Collected data
::::
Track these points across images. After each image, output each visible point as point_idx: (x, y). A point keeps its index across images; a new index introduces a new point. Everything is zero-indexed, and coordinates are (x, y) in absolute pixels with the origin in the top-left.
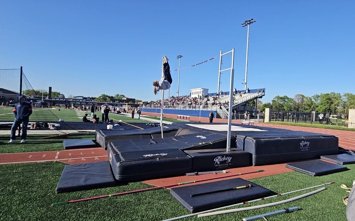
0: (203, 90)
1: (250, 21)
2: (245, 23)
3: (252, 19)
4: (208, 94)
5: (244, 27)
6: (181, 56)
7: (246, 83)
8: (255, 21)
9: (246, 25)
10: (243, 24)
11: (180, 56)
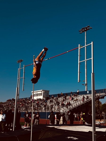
0: (44, 92)
1: (86, 28)
2: (82, 30)
3: (89, 27)
4: (49, 95)
5: (81, 33)
6: (22, 61)
7: (87, 84)
8: (91, 28)
9: (83, 32)
10: (80, 31)
11: (20, 60)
::::
• _What to produce_
Please copy the lines above exactly as written, apart from any pictures.

• _Exercise response_
Track these points across images. After each image, output each visible point as point_idx: (x, y). A point keeps its index across images; a new index introduces a new point. Everything is zero-indexed, and coordinates are (x, y) in absolute pixels with the origin in the top-left.
0: (203, 90)
1: (250, 21)
2: (245, 23)
3: (252, 19)
4: (208, 94)
5: (244, 27)
6: (181, 56)
7: (246, 83)
8: (255, 21)
9: (246, 25)
10: (243, 24)
11: (180, 56)
0: (44, 92)
1: (86, 28)
2: (82, 30)
3: (89, 27)
4: (49, 95)
5: (81, 33)
6: (22, 61)
7: (87, 84)
8: (91, 28)
9: (83, 32)
10: (80, 31)
11: (20, 60)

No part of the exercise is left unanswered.